Paint pot with paint spraying out.
Credit: Clariant
Clariant’s paint emulsions business is among those up for sale.

The Swiss specialty chemical company Clariant plans to sell its emulsions, detergents, and intermediates business, as well as its paper specialties and textile chemicals businesses, before 2014. The three businesses have combined annual sales of $1.5 billion to $1.6 billion. They represent about 20% of Clariant’s sales but less than 10% of its earnings before interest, taxes, depreciation, and amortization (EBITDA). Clariant has appointed Citibank to advise it on the divestments.

Selling the businesses will contribute toward Clariant’s goal of increasing its EBITDA-to-sales ratio—a measure of profitability—from about 13% in 2011 to more than 17% in 2015, Clariant CEO Hariolf Kottmann says. When it comes to profitability, he says, “we want to be in the top quartile of the specialty chemical industry.”

Stock analysts at Morgan Stanley applaud the company’s growth strategy. They forecast that Clariant is set for “progressive improvement” in finances through the year and “sustained profitability” going forward.

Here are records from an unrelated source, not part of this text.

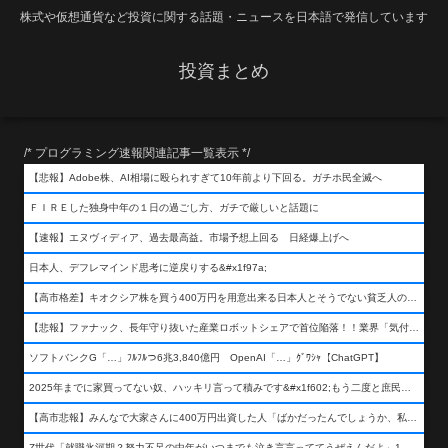
株式や仮想通貨など投資に関する話題・ニュースを日本語で発信しています
投資まとめ
/* プログラミング速報関連記事一覧表示 */
【悲報】Adobe株、AI相場に殴られすぎて10年前より下回る。ガチホ民全滅へ
ＦＩＲＥした独身中年の１日の過ごし方、ガチで厳しいと話題に
【速報】エヌヴィディア、過去最高益。市場予想上回る 日経爆上げへ
日本人、デフレマインド思考に逆戻りする&#x1f97a;
【高市格差】キオクシア株を買う400万円を用意出来る日本人とそうでない貧乏人の差が超広まるって事よ
【悲報】ファナック、長年守り抜いた産業ロボットシェアで首位陥落！！業界「気付いたら一気に抜かれていた…」
ソフトバンクG「…」ﾌﾙﾌﾙつ6兆3,840億円 OpenAI「…」ｸﾞﾜｼｬ【ChatGPT】
2025年までに家買ってない奴、ハッキリ言って積みです&#x1f602;もう二度と庶民が買える値段になりません&#x1f602;&#x1f602;&#x1f602;
【高市悲報】みんなで大家さんに400万円出資した人「ばかだったんでしょうか、私は&#x1f622;」
Z世代「就職氷河期？努力不足の中年がいつまでも泣き言言っててうぜえんだよ」1万いいね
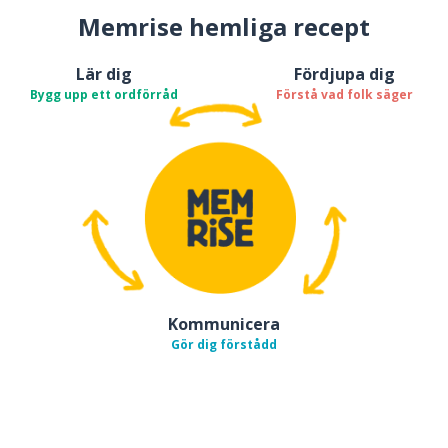
Memrise hemliga recept
Lär dig
Fördjupa dig
Bygg upp ett ordförråd
Förstå vad folk säger
Kommunicera
Gör dig förstådd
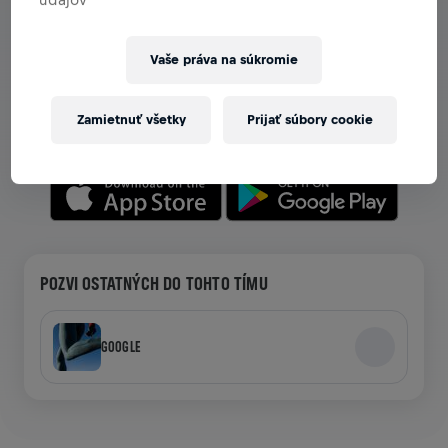
ZOBRAZ TÍMY V APLIKÁCII
Vaše práva na súkromie
Či už si v tíme, alebo si ho vytváraš, preskúmaj všetky
možnosti tímov v aplikácii — chat, sleduj svoj rebríček a
Zamietnuť všetky
Prijať súbory cookie
oslavuj spoločne.
POZVI OSTATNÝCH DO TOHTO TÍMU
GOOGLE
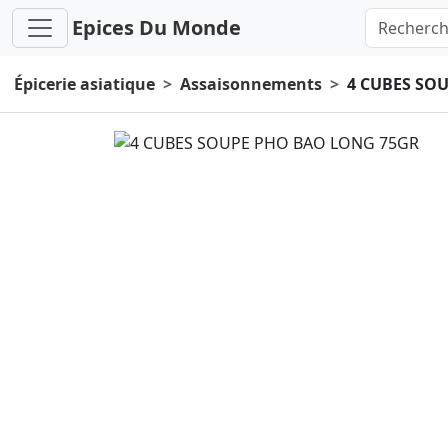
Epices Du Monde
Épicerie asiatique
Assaisonnements
4 CUBES SO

As part of an efficiency program launched in 2009, the company has reduced staff by 20% to about 22,000 employees, closed 20 manufacturing sites, and restructured itself into 11 business units.

The planned divestments are in line with the firm’s strategy to further increase efficiency and focus on high-growth businesses. Exiting the businesses would reduce Clariant’s exposure to cyclical industries to less than 30% of sales. The company plans to use proceeds from the divestments to pay down debt, much of which it accrued from acquiring Süd-Chemie, a German catalysts and adsorbents company, in April 2011 for $2.8 billion.

Meanwhile, the integration of Süd-Chemie “is going very well” and is set to be “transformational” for the Swiss firm, Kottmann says. The acquisition provides Clariant access, for the first time, to technologies for producing specialty chemicals from biobased materials. After the start-up of a pilot plant project in July, Clariant will look for a partner to invest $250 million to $300 million to build a larger facility for demonstrating new biotechnology processes, Kottmann adds.